Twenty-five Kansas House members have agreed to sponsor a proposed "personhood" amendment to the state constitution to ban abortion and are close to introducing it, the leader of a group pursuing the measure said Friday.
Proponents of the measure face resistance from some fellow abortion opponents as well as abortion rights supporters. The measure in Kansas is similar to an abortion ban rejected last year by Mississippi voters, and Kansans for Life, the anti-abortion group with perhaps the most influence at the Statehouse, worries that a push for an immediate ban will backfire on the movement.
The proposal would amend the state constitution's Bill of Rights, to declare that Kansas guarantees "the inalienable rights" of every person, starting with fertilization of the human egg. The Personhood Kansas Committee, the Wichita-area group advocating the measure, sees it as a potential challenge to Roe v. Wade, the 1973 decision by the U.S. Supreme Court establishing a right to an abortion.
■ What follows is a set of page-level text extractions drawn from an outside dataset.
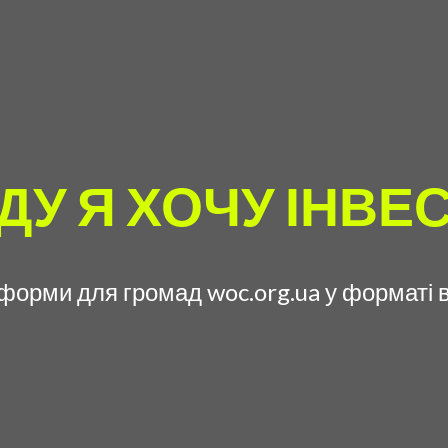
ДУ Я ХОЧУ ІНВЕ
тформи для громад woc.org.ua у форматі 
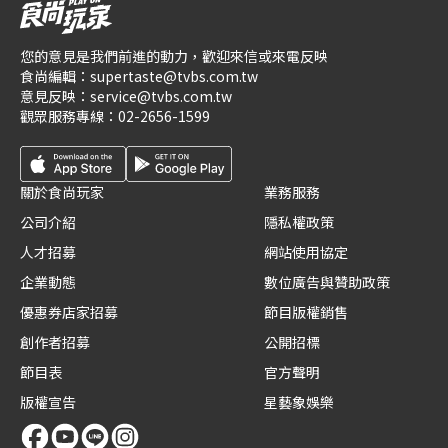
您的意見是我們前進的動力，歡迎來信或來電反映
食尚編輯：
supertaste@tvbs.com.tw
意見反映：
service@tvbs.com.tw
觀眾服務專線：
02-2656-1599
關於食尚玩家
業務服務
公司介紹
隱私權政策
人才招募
網站使用協定
企業動態
數位廣告與贊助政策
優惠券店家招募
節目版權銷售
創作者招募
公開招標
節目表
官方聲明
版權宣告
星藝象娛樂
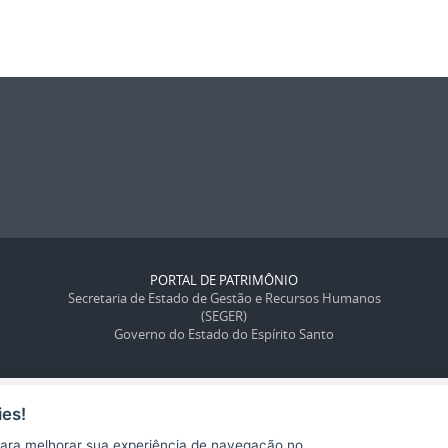
PORTAL DE PATRIMÔNIO
Secretaria de Estado de Gestão e Recursos Humanos
(SEGER)
Governo do Estado do Espírito Santo
es!
ara melhorar sua experiência de navegação no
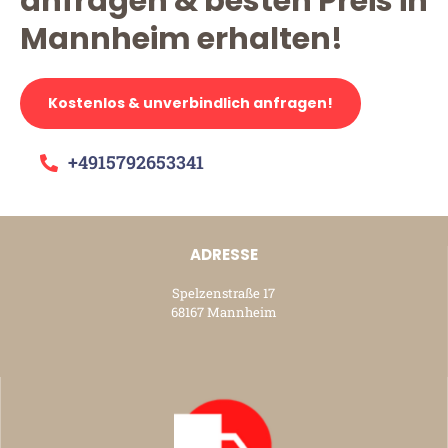
anfragen & besten Preis in
Mannheim erhalten!
Kostenlos & unverbindlich anfragen!
+4915792653341
ADRESSE
Spelzenstraße 17
68167 Mannheim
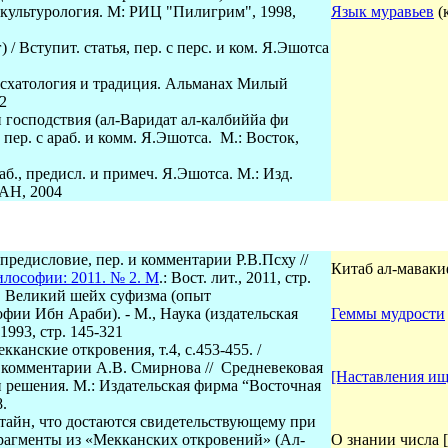
, культурология. М: РИЦ "Пилигрим", 1998,
Язык муравьев
(
/ Вступит. статья, пер. с перс. и ком. Я.Эшотса
 Эсхатология и традиция. Альманах Милый
2
 господствия (ал-Варидат ал-калбиййа фи
 пер. с араб. и комм. Я.Эшотса. М.: Восток,
аб., предисл. и примеч. Я.Эшотса. М.: Изд.
РАН, 2004
 предисловие, пер. и комментарии Р.В.Псху
//
Китаб ал-маваки
лософии: 2011. № 2. М
.: Вост. лит., 2011, стр.
. Великий шейх суфизма (опыт
фии Ибн Араби). - М., Наука (издательская
Геммы мудрости
1993, стр. 145-321
канские откровения, т.4, с.453-455. /
и комментарии А.В. Смирнова // Средневековая
[Наставления ищ
и решения. М.:
Издательская фирма “Восточная
8.
тайн, что достаются свидетельствующему при
Фрагменты из «Мекканских откровений» (Ал-
О знании числа 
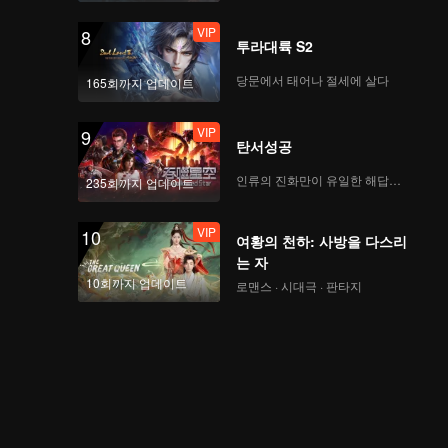
VIP
8
투라대륙 S2
당문에서 태어나 절세에 살다
165회까지 업데이트
VIP
9
탄서성공
인류의 진화만이 유일한 해답이다
235회까지 업데이트
VIP
10
여황의 천하: 사방을 다스리
는 자
10회까지 업데이트
로맨스 · 시대극 · 판타지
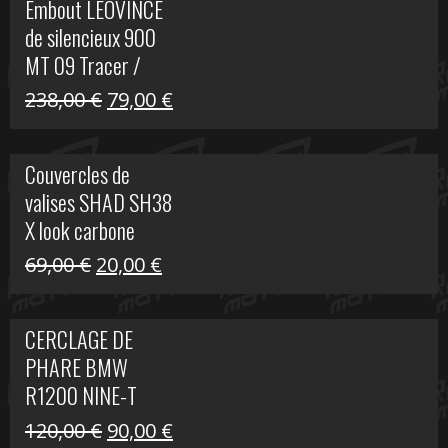
Embout LEOVINCE
était :
est :
de silencieux 900
523,00 €.
199,00 €.
MT 09 Tracer /
Tracer GT
Le
Le
238,00
€
79,00
€
prix
prix
initial
actuel
Couvercles de
était :
est :
valises SHAD SH38
238,00 €.
79,00 €.
X look carbone
Le
Le
69,00
€
20,00
€
prix
prix
initial
actuel
CERCLAGE DE
était :
est :
PHARE BMW
69,00 €.
20,00 €.
R1200 NINE-T
Le
Le
120,00
€
90,00
€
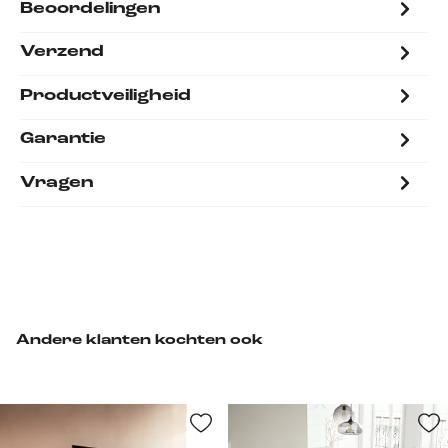
Beoordelingen
Verzend
Productveiligheid
Garantie
Vragen
Andere klanten kochten ook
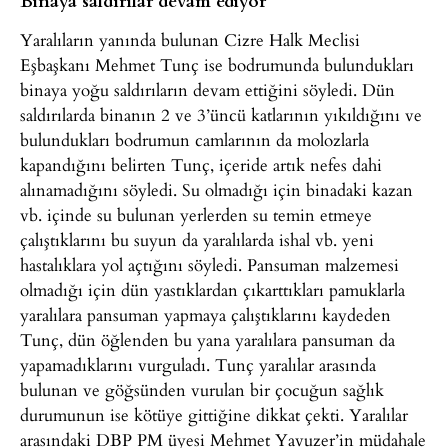
Yaralıların yanında bulunan Cizre Halk Meclisi
Eşbaşkanı Mehmet Tunç ise bodrumunda bulundukları
binaya yoğu saldırıların devam ettiğini söyledi. Dün
saldırılarda binanın 2 ve 3’üncü katlarının yıkıldığını ve
bulundukları bodrumun camlarının da molozlarla
kapandığını belirten Tunç, içeride artık nefes dahi
alınamadığını söyledi. Su olmadığı için binadaki kazan
vb. içinde su bulunan yerlerden su temin etmeye
çalıştıklarını bu suyun da yaralılarda ishal vb. yeni
hastalıklara yol açtığını söyledi. Pansuman malzemesi
olmadığı için dün yastıklardan çıkarttıkları pamuklarla
yaralılara pansuman yapmaya çalıştıklarını kaydeden
Tunç, dün öğlenden bu yana yaralılara pansuman da
yapamadıklarını vurguladı. Tunç yaralılar arasında
bulunan ve göğsünden vurulan bir çocuğun sağlık
durumunun ise kötüye gittiğine dikkat çekti. Yaralılar
arasındaki DBP PM üyesi Mehmet Yavuzer’in müdahale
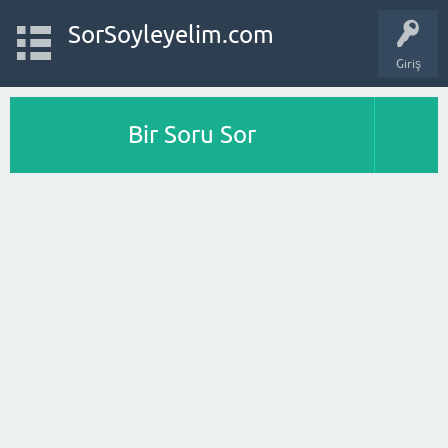
SorSoyleyelim.com
Giriş
Bir Soru Sor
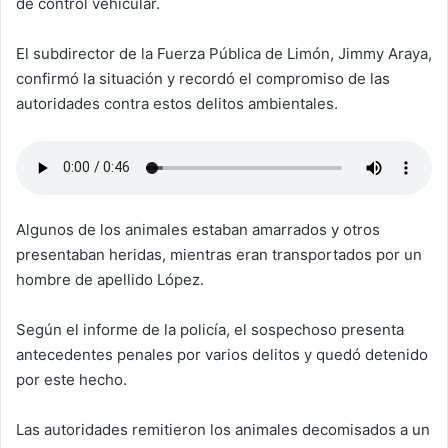
de control vehicular.
El subdirector de la Fuerza Pública de Limón, Jimmy Araya,
confirmó la situación y recordó el compromiso de las
autoridades contra estos delitos ambientales.
Algunos de los animales estaban amarrados y otros
presentaban heridas, mientras eran transportados por un
hombre de apellido López.
Según el informe de la policía, el sospechoso presenta
antecedentes penales por varios delitos y quedó detenido
por este hecho.
Las autoridades remitieron los animales decomisados a un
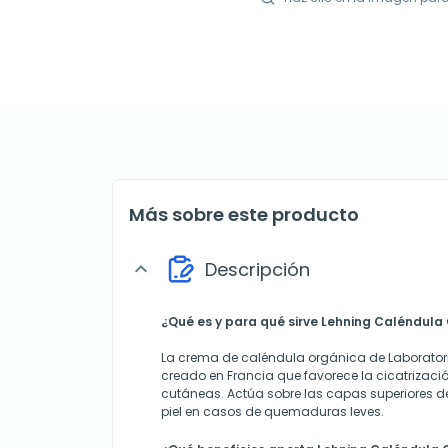
Más sobre este producto
Descripción
expand_more
¿Qué es y para qué sirve Lehning Caléndula
La crema de caléndula orgánica de Laborator
creado en Francia que favorece la cicatrizac
cutáneas. Actúa sobre las capas superiores de
piel en casos de quemaduras leves.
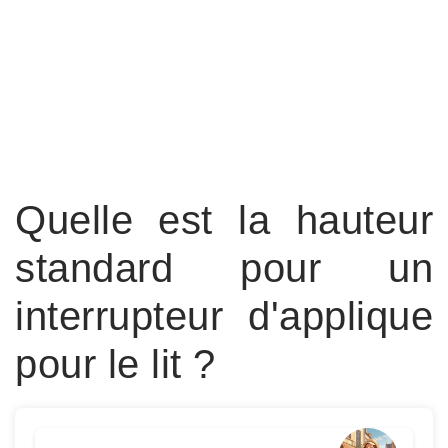
Quelle est la hauteur
standard pour un
interrupteur d'applique
pour le lit ?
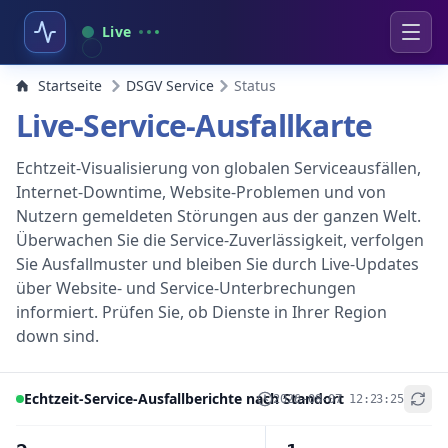
Live
Startseite
DSGV Service
Status
Live-Service-Ausfallkarte
Echtzeit-Visualisierung von globalen Serviceausfällen,
Internet-Downtime, Website-Problemen und von
Nutzern gemeldeten Störungen aus der ganzen Welt.
Überwachen Sie die Service-Zuverlässigkeit, verfolgen
Sie Ausfallmuster und bleiben Sie durch Live-Updates
über Website- und Service-Unterbrechungen
informiert. Prüfen Sie, ob Dienste in Ihrer Region
down sind.
Echtzeit-Service-Ausfallberichte nach Standort
2026-08-07 12:23:25
+
−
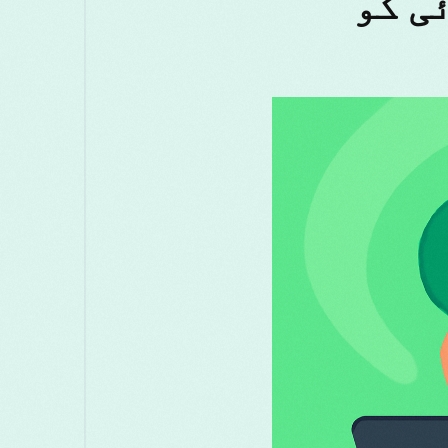
ئی کو
ाठी
മലയാളം
Melayu
Македонски
සිංහල
Српски
Русский
Română
çe
ไทย
తెలుగు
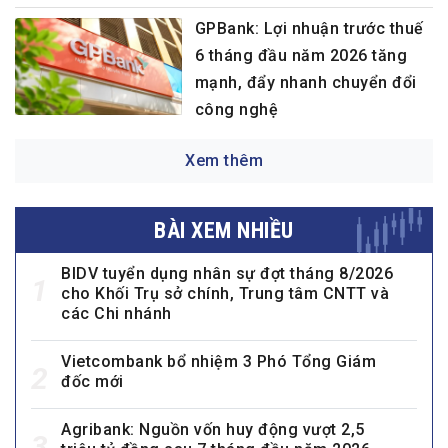
GPBank: Lợi nhuận trước thuế
6 tháng đầu năm 2026 tăng
mạnh, đẩy nhanh chuyển đổi
công nghệ
Xem thêm
BÀI XEM NHIỀU
BIDV tuyển dụng nhân sự đợt tháng 8/2026
1
cho Khối Trụ sở chính, Trung tâm CNTT và
các Chi nhánh
Vietcombank bổ nhiệm 3 Phó Tổng Giám
2
đốc mới
Agribank: Nguồn vốn huy động vượt 2,5
3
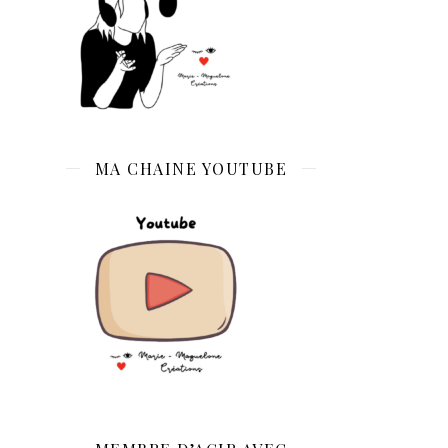
MA CHAINE YOUTUBE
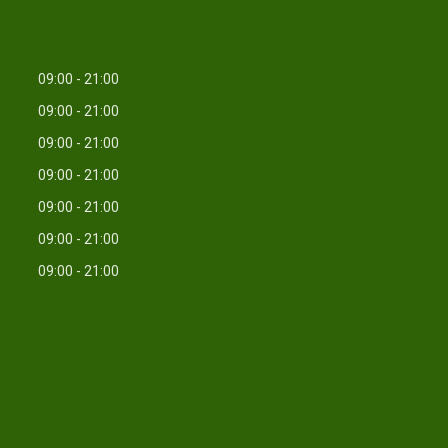
09:00
21:00
09:00
21:00
09:00
21:00
09:00
21:00
09:00
21:00
09:00
21:00
09:00
21:00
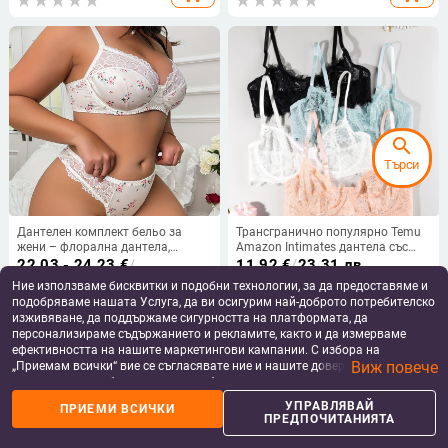
search
Търси
Дантелен комплект бельо за
Трансгранично популярно Temu
жени – флорална дантела,
Amazon Intimates дантела със
полиестер 70–80%, опакован в
стоманени пръстени регулируеми
22.03 - 24.23
€
/
11.92
€
/
23.31 лв
торба
презрамки фабрика директни
43.09 - 47.39 лв
Ние използваме бисквитки и подобни технологии, за да предоставяме и
add_shopping_cart
add_shopping_cart
продажби дишащ и отслабващ
подобряваме нашата Услуга, да ви осигурим най-доброто потребителско
вид
изживяване, да поддържаме сигурността на платформата, да
персонализираме съдържанието и рекламите, както и да измерваме
ефективността на нашите маркетингови кампании. С избора на
Виж повече
„Приемам всички“ вие се съгласявате ние и нашите доверени партньори
да съхраняваме бисквитки и подобни технологии на вашето устройство
за рекламни и аналитични цели. Можете по всяко време да управлявате
УПРАВЛЯВАЙ
ПРИЕМИ ВСИЧКИ
своите предпочитания, като натиснете „Управлявай предпочитанията“.
ПРЕДПОЧИТАНИЯТА
За повече информация, моля, вижте нашата
Политика за защита на
данните
.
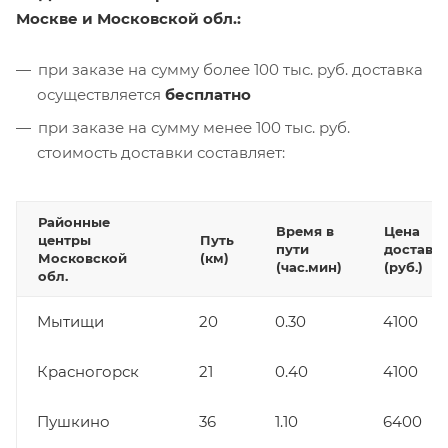
Москве и Московской обл.:
при заказе на сумму более 100 тыс. руб. доставка
осуществляется
бесплатно
при заказе на сумму менее 100 тыс. руб.
стоимость доставки составляет:
Районные
Время в
Цена
центры
Путь
пути
доставк
Московской
(км)
(час.мин)
(руб.)
обл.
Мытищи
20
0.30
4100
Красногорск
21
0.40
4100
Пушкино
36
1.10
6400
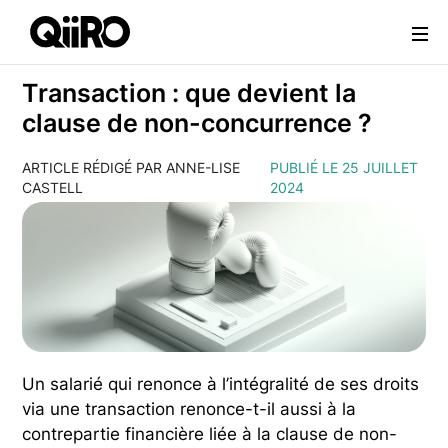
Webflow Homepage
Transaction : que devient la
clause de non-concurrence ?
ARTICLE RÉDIGÉ PAR ANNE-LISE
PUBLIÉ LE 25 JUILLET
CASTELL
2024
Un salarié qui renonce à l’intégralité de ses droits
via une transaction renonce-t-il aussi à la
contrepartie financière liée à la clause de non-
"We're at a point, 40 years into this, that there shouldn't be any confusion about what's in there, in the mother's womb," said committee Chairman Bruce Garren. "Maybe in 1973, we thought it was a blob of tissue."
Freshman Rep. Randy Garber, a Sabetha Republican, began circulating the proposal among his colleagues when legislators opened their session Monday. Garren said Friday that another two-dozen members had joined him and submitted the measure to the House, so that it could be introduced, probably next week.
Two-thirds majorities in both chambers would have to adopt the measure by two-thirds majorities for it to go to a statewide vote. Garber's proposal would put it on the ballot in the Aug. 7 primary, when approval by a simple majority of voters would add it to the constitution.
In Mississippi, nearly 55 percent of the voters in the state's November general election rejected the "personhood" ballot measure there. Colorado voters rejected similar proposals in 2008 and 2010.
Kari Ann Rinker, state coordinator for the Kansas chapter of the National Organization for Women, said the proposed amendment is the most extreme measure abortion opponents could pursue this year. She said it's broad enough to ban common forms of birth control and even fertility treatments.
"Legislators that sponsor and vote for personhood legislation should be prepared to stand with a class of very, very extreme religious zealots," she said. "These are zealots who stand in direct opposition to Kansas citizens' most basic elements of personal privacy and freedom."